A yacht sails from A to B on a bearing of 075* for 5km then from B to C on a bearing of 315* for 10km. Find:

a) the exact distance between A and C
b) the exact distance that the yacht is from A when it is closest to A on the BC leg.

for part a) i got 5√3 km (i don't have access to solutions so not sure if this is correct)
and I'm really stuck on part b). like how do you find out which point of BC is closest to A??

any help/hints would be appreciated !!!

[caffinatedloz]

like how do you find out which point of BC is closest to A??

any help/hints would be appreciated !!!

To find the point that is closest you'll need to use the distance formula. Find the distance between A and a point (x,y) where (x,y) lies on the line BC. (Do this by using the information about BC in the question to write y in terms of x).

Once you have the distance between the points in terms of x, find the derivative. Then set the derivative equal to 0 and solve for x. This will give you maximum and minimum points. Test the x value(s) and find the minimum x value. Then plug it back into your formula for BC to find the point.

If you have any more questions or want me to have a go at the working if you're still stuck just let me know!

[bw304]

To find the point that is closest you'll need to use the distance formula. Find the distance between A and a point (x,y) where (x,y) lies on the line BC. (Do this by using the information about BC in the question to write y in terms of x).

Once you have the distance between the points in terms of x, find the derivative. Then set the derivative equal to 0 and solve for x. This will give you maximum and minimum points. Test the x value(s) and find the minimum x value. Then plug it back into your formula for BC to find the point.

If you have any more questions or want me to have a go at the working if you're still stuck just let me know!

oh yes that makes sense! thanks so much

[galaxysauce]

Hi! Could someone please answer this question for 3bii.. Thanks! 

[fun_jirachi]

Given two complex numbers \(u\) and \(v\), the midpoint of the two is always represented by \(\frac{u+v}{2}\).

What can you then deduce about \(M\) in this question?

[galaxysauce]

I can deduce that M is the midpoint. I got the points and found the midpoint of it to find M.. I worked it out last night but my brain just wasn't working lol. Thanks for the help! I'll come back with more questions in the future 

[galaxysauce]

Hi.. Could someone please explain this question? Thanks!

[^^^111^^^]

Hi.. Could someone please explain this question? Thanks!
(Image removed from quote.)

Hi,

Hopefully someone can correct me if I'm not right, but I think the question is asking you to simplify the expressions and rewrite in the form z = r cis(θ) .

For example, for part a), try to think of how you would write the conjugate of a complex number, and hence z = cos(θ) - i sin(θ) in the form z = r cis(θ), and work your way from that.

[galaxysauce]

Hi.. I'm back again haha. 
Could someone please help me with this question?
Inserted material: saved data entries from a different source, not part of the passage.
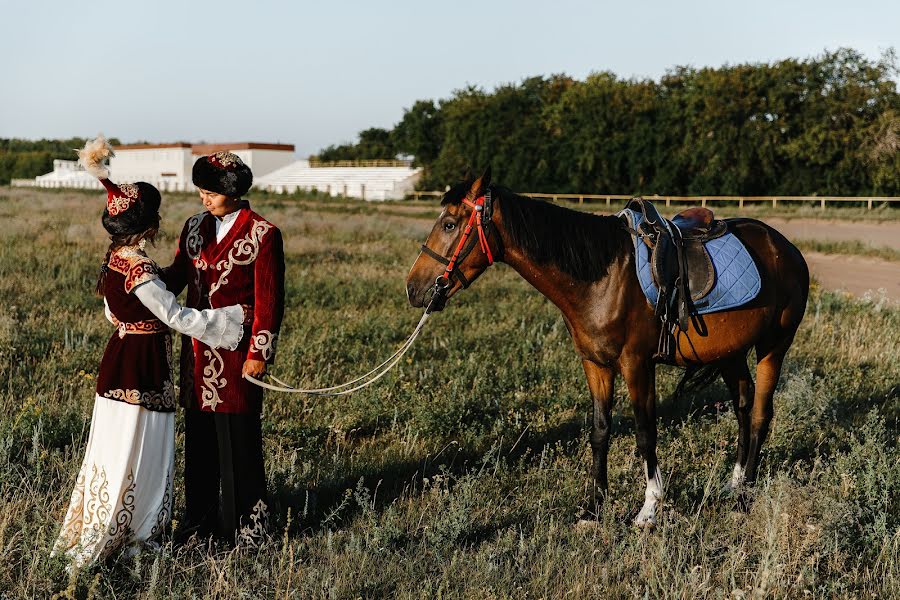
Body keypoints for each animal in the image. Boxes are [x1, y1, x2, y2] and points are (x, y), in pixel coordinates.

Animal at [404, 169, 812, 524]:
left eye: (449, 224)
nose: (413, 288)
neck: (602, 277)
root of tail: (787, 248)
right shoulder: (595, 364)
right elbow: (600, 432)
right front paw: (593, 509)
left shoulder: (637, 365)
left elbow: (645, 434)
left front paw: (649, 509)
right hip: (730, 352)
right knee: (743, 404)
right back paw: (734, 484)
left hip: (774, 345)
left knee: (760, 414)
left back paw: (745, 497)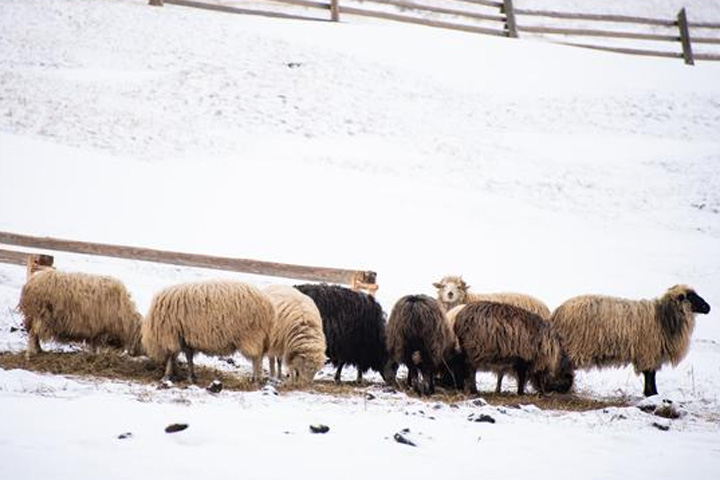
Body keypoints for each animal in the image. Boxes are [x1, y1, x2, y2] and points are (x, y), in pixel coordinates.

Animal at [142, 280, 278, 384]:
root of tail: (268, 305)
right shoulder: (186, 339)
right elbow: (189, 358)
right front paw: (191, 376)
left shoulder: (172, 335)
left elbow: (171, 357)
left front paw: (166, 376)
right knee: (258, 358)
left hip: (251, 335)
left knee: (257, 358)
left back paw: (256, 379)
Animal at [548, 284, 712, 396]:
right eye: (691, 296)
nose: (708, 307)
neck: (663, 317)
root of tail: (557, 312)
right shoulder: (649, 352)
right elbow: (650, 374)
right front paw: (652, 394)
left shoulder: (649, 353)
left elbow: (650, 375)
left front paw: (650, 393)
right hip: (572, 345)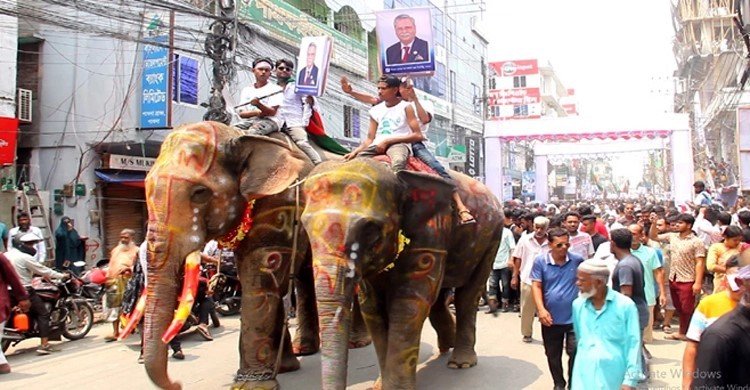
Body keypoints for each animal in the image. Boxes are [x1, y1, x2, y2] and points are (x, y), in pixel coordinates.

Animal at [144, 120, 324, 388]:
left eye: (200, 192)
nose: (177, 383)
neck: (240, 135)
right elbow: (267, 282)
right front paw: (283, 369)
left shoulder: (281, 207)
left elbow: (261, 276)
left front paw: (252, 385)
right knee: (305, 276)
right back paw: (306, 349)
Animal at [302, 158, 506, 390]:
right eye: (304, 226)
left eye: (370, 230)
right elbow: (372, 308)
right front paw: (379, 386)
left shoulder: (431, 231)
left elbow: (408, 304)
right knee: (438, 298)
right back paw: (447, 345)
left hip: (492, 238)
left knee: (468, 295)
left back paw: (460, 363)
P.S I've noticed that I have been struggling with proof questions and was wondering if anyone knew how to get better at them? Thanks!

[ArtyDreams]

Hi.. I'm back again haha. 
Could someone please help me with this question? P.S I've noticed that I have been struggling with proof questions and was wondering if anyone knew how to get better at them? Thanks!
(Image removed from quote.)

Hi!

For this question, the main point is that ABX is an equilateral triangle, therefore, all angles and sides are equal. The angles in an equilateral triangle are 60º, so you use angle properties to deduce the sizes of the other angles. (For example, angle XAD is 30º, since XAB is 60º, and they add up to a right angle).

Hope this helps, let me know if you need some more guidance!